Texte fourni
▼▼▼
Demeurent des défauts. On admettra sans problème qu’il y a des longueurs. Elles sont souvent nécessaires pour renforcer le réalisme, et créer un faux rythme au récit, qui fait ressortir les péripéties les plus violentes. L’intrigue n’est pas si échevelée qu’on peut s’y attendre : ce peut-être une déception pour ceux qui s’attendent à un roman de cape et d’épée. Or, Gagner la guerre n’en est pas vraiment un : son ambition est parfois celle d’un roman-fleuve, un roman total, et pas d’un roman d’aventures, en général plus direct dans son écriture. On peut ne pas aimer. Deuxième défaut, à mon sens : le livre est trop court, principalement car l’univers est bien plus vaste. On ne sait par exemple pas grand’chose des elfes lorsqu’ils apparaissent dans l’intrigue, et le lecteur n’apprend que des bribes ; cela crée du mystère, et renforce l’impression de profondeur ; mais c’est parfois frustrant. Heureusement, les nouvelles de Janua Vera viennent apporter des éclairages au roman, qui sont à mon sens indispensables au plaisir de la lecture de Gagner la guerre. Je conseillerais même la lecture d’une nouvelle après chaque chapitre (Le conte de Suzelle après la rencontre avec les elfes, par exemple…). Le roman y gagne encore en profondeur.
▲▲▲
Données à traiter
▼▼▼
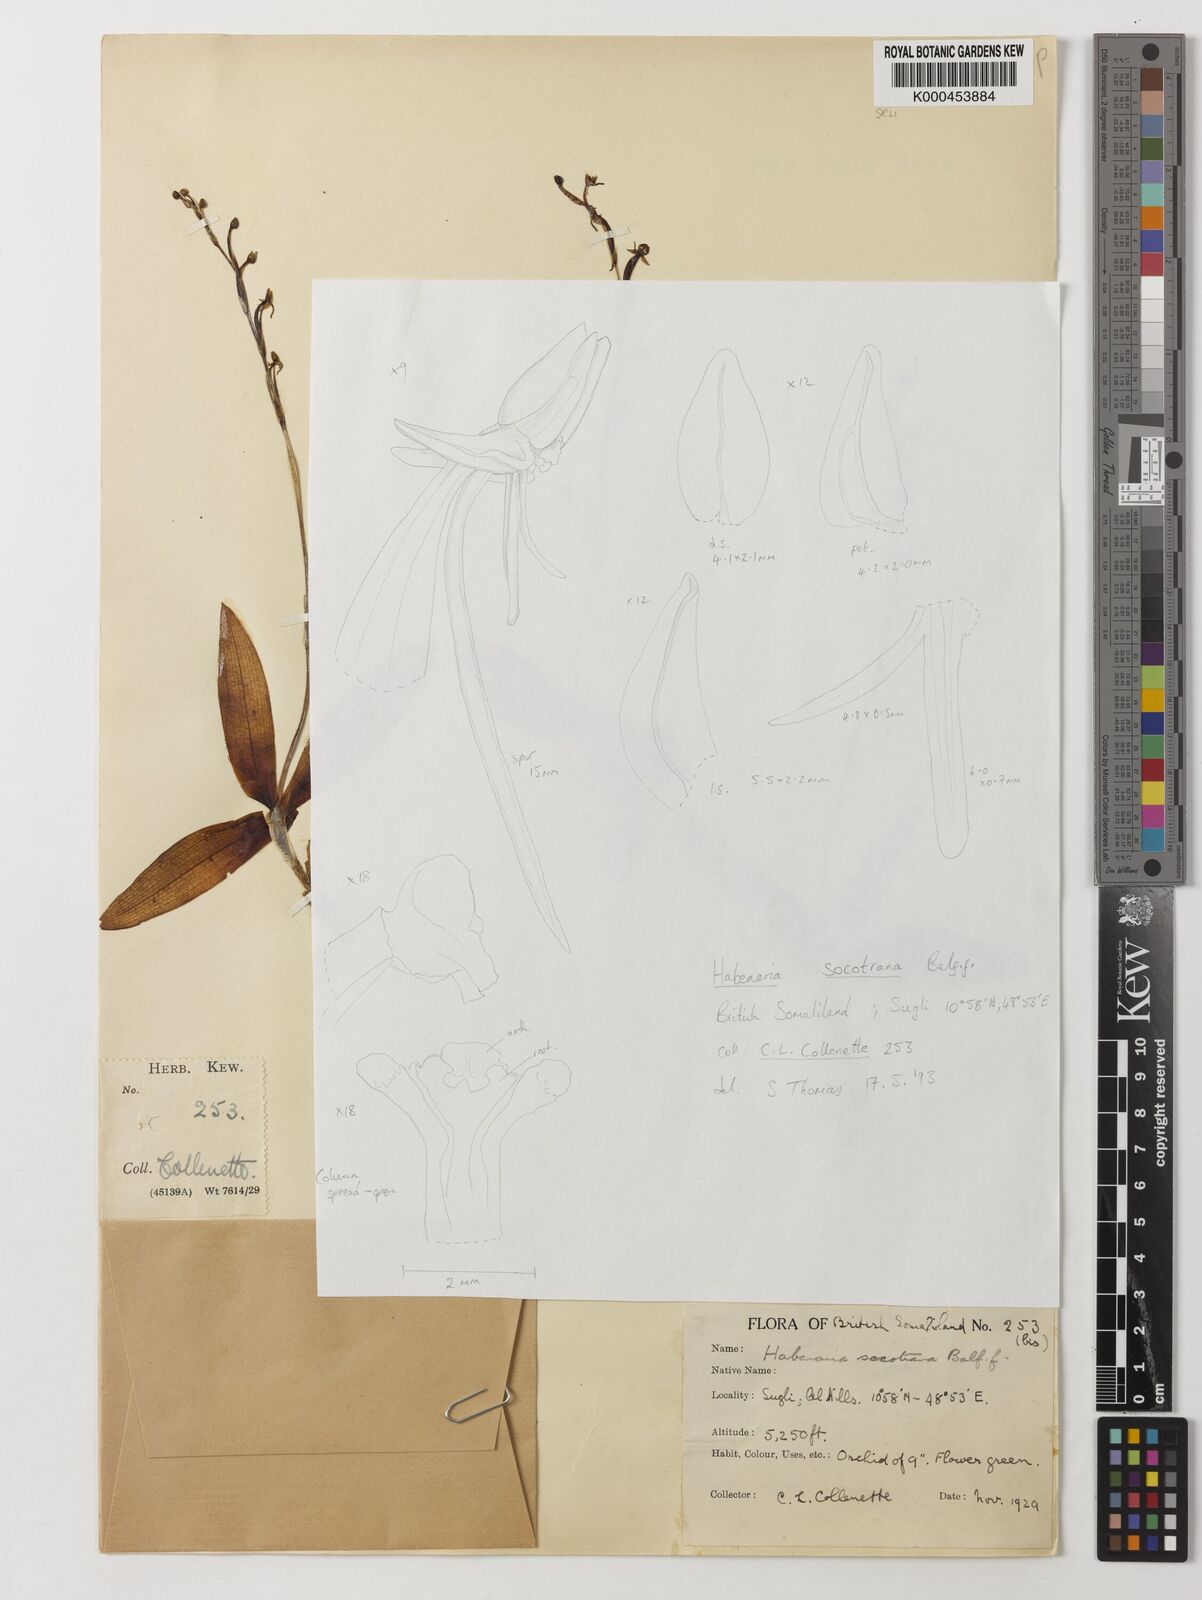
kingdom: Plantae
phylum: Tracheophyta
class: Liliopsida
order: Asparagales
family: Orchidaceae
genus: Habenaria
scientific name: Habenaria socotrana
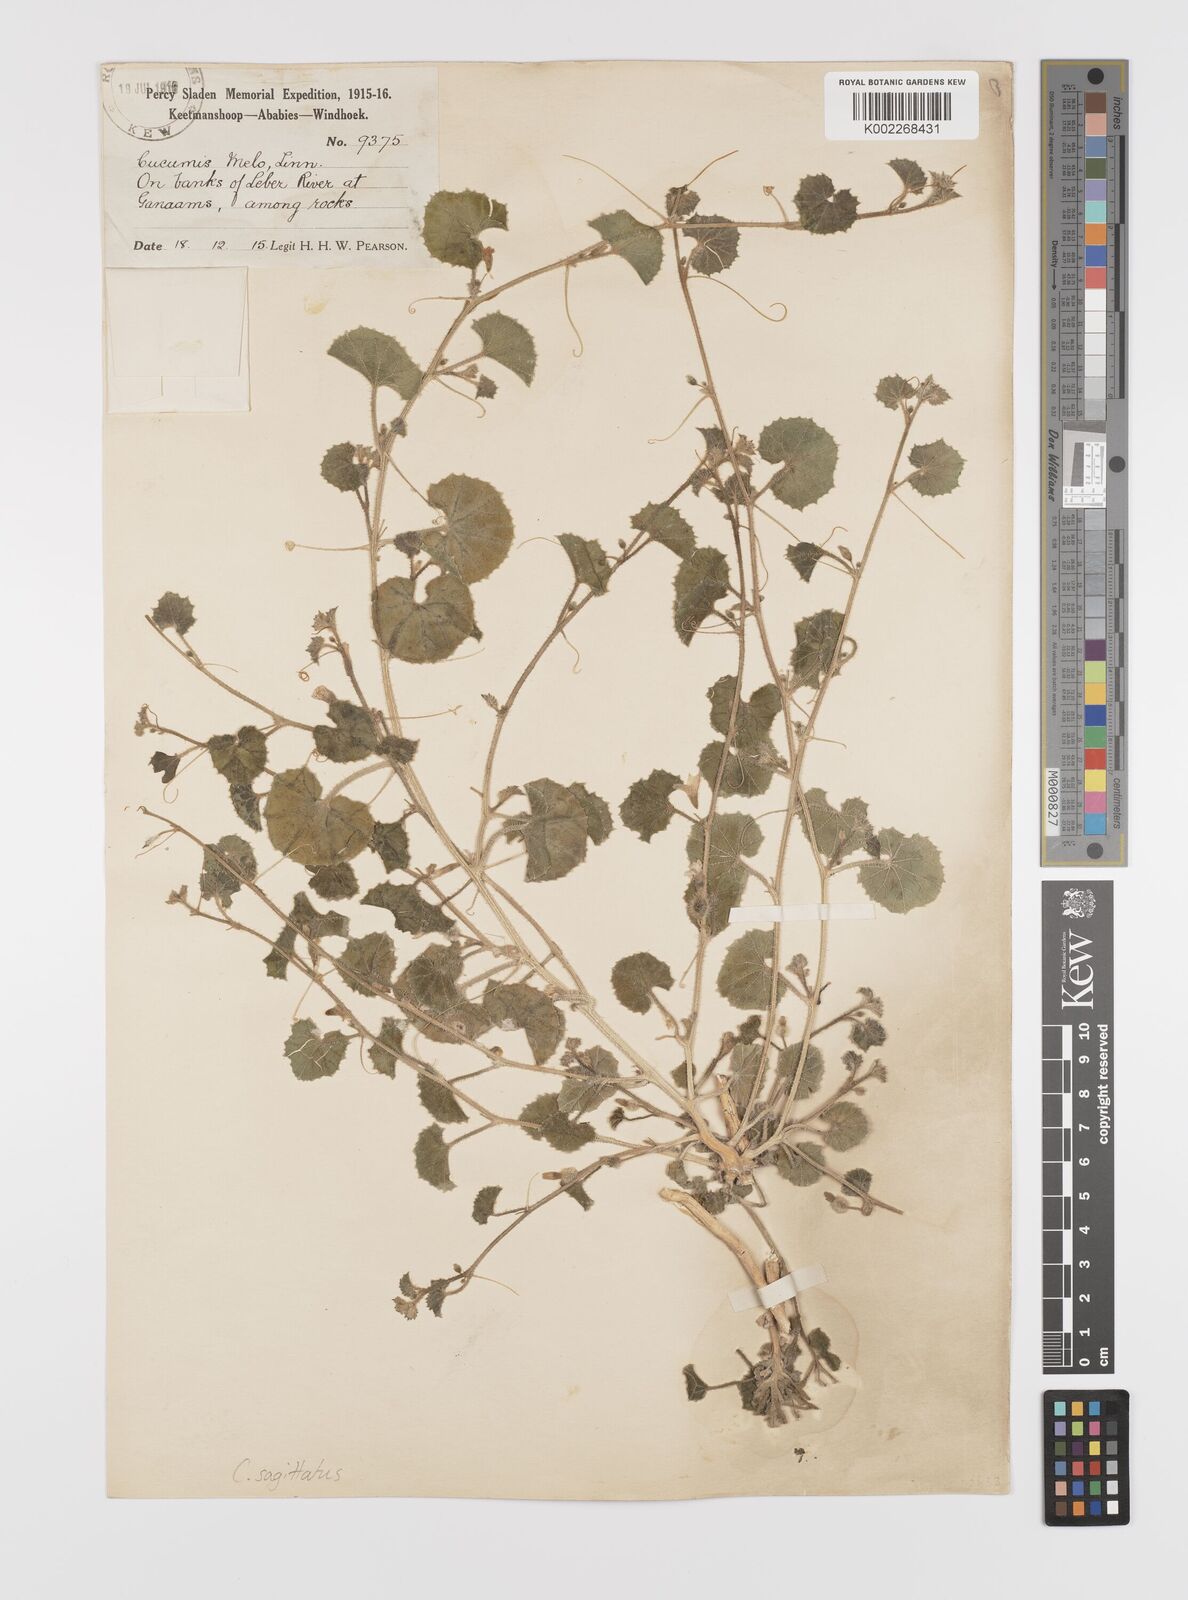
▲▲▲
À faire
A) Dans la critique de Gagner la guerre, quelle nouvelle est conseillée après la rencontre avec les elfes ?
B) Recopiez mot pour mot les lignes de classification des êtres vivants, en omettant les images.
Le texte et les lignes n'ont aucun lien entre eux.

Réponses par tâche
A) Le conte de Suzelle.

B)
kingdom: Plantae
phylum: Tracheophyta
class: Liliopsida
order: Asparagales
family: Orchidaceae
genus: Habenaria
scientific name: Habenaria socotrana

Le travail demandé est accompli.